Research Tools and Methods

BLOOM Large Language Model

Type: Improvements to research infrastructure
Published Year: 2022

Impacts:

First publicly available "foundational model". Widely used and compared in the community. The ambition is to boost academic research and public benefits in competition to privately owned models, e.g. ChatGPT etc,.

Description:

We created BLOOM the first publicly available large language model. This was a year-long collaboration as part of the BigScience workshop with several hundred of international scientists. I co-led one of the working groups. BLOOM stands for BigScience Large Open-science Open-access Multilingual Language Model.

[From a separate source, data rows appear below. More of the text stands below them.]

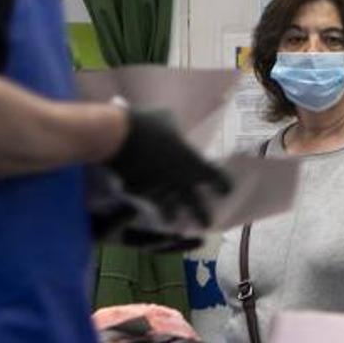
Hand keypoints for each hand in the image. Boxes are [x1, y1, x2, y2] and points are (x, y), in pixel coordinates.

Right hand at [107, 110, 231, 226]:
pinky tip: (145, 207)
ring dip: (172, 216)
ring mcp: (159, 189)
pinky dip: (147, 204)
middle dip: (202, 215)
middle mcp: (179, 181)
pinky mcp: (139, 192)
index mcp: (193, 163)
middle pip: (196, 205)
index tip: (225, 192)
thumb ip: (175, 130)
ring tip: (173, 221)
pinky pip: (147, 201)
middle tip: (206, 223)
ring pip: (170, 209)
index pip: (216, 179)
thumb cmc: (148, 124)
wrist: (118, 138)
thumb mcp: (167, 119)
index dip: (223, 185)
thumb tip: (173, 132)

Tutorial on Neural Network Verification with Vehicle

Type: Improvements to research infrastructure
Published Year: 2023

Impacts:

This tutorial has been run live and adapted for different audiences at: FOMLAS'23 the 6th Workshop on Formal Methods for ML-Enabled Autonomous Systems co-allocated with CAV'23 in Paris, France; 18 July 2023; VETSS Summer School at the University of Surrey, UK; 23 August 2023; Youtube recording available; ICFP'23 the International Conference on Functional Programming in Seattle, USA; 08 September 2023.

Description:

Machine learning components, such as neural networks, gradually make their way into software; and, when the software is critically safe, the machine learning components must be verifiably safe. This gives rise to the problem of neural network verification. The community has been making rapid progress in developing methods for incorporating logical specifications into neural networks, both in training and verification. However, to truly unlock the ability to verify real-world neural network-enhanced systems we believe the following is necessary: 1. The specification should be written once and should automatically work with training and verification tools. 2. The specification should be written in a manner independent of any particular neural network training/inference platform. 3. The specification should be able to be written as a high-level property over the problem space, rather than a property over the input space (of the neural network). 4. After verification the specification should be exportable to general interactive theorem provers so that its proof can be incorporated into proofs about the larger systems around the neural network. In this tutorial we presented Vehicle, a tool that allows users to do all of this. We provided an introduction to the Vehicle specification language, and then walked attendees through using it to express a variety of famous and not-so-famous specifications. Subsequently we demonstrate how a specification can be compiled down to i) queries for network verifiers, ii) Tensorflow graphs to be used as loss functions during training and iii) cross-compiled to Agda, a main-stream interactive theorem prover. Finally we discussed some of the technical challenges in the implementation as well as some of the outstanding problems.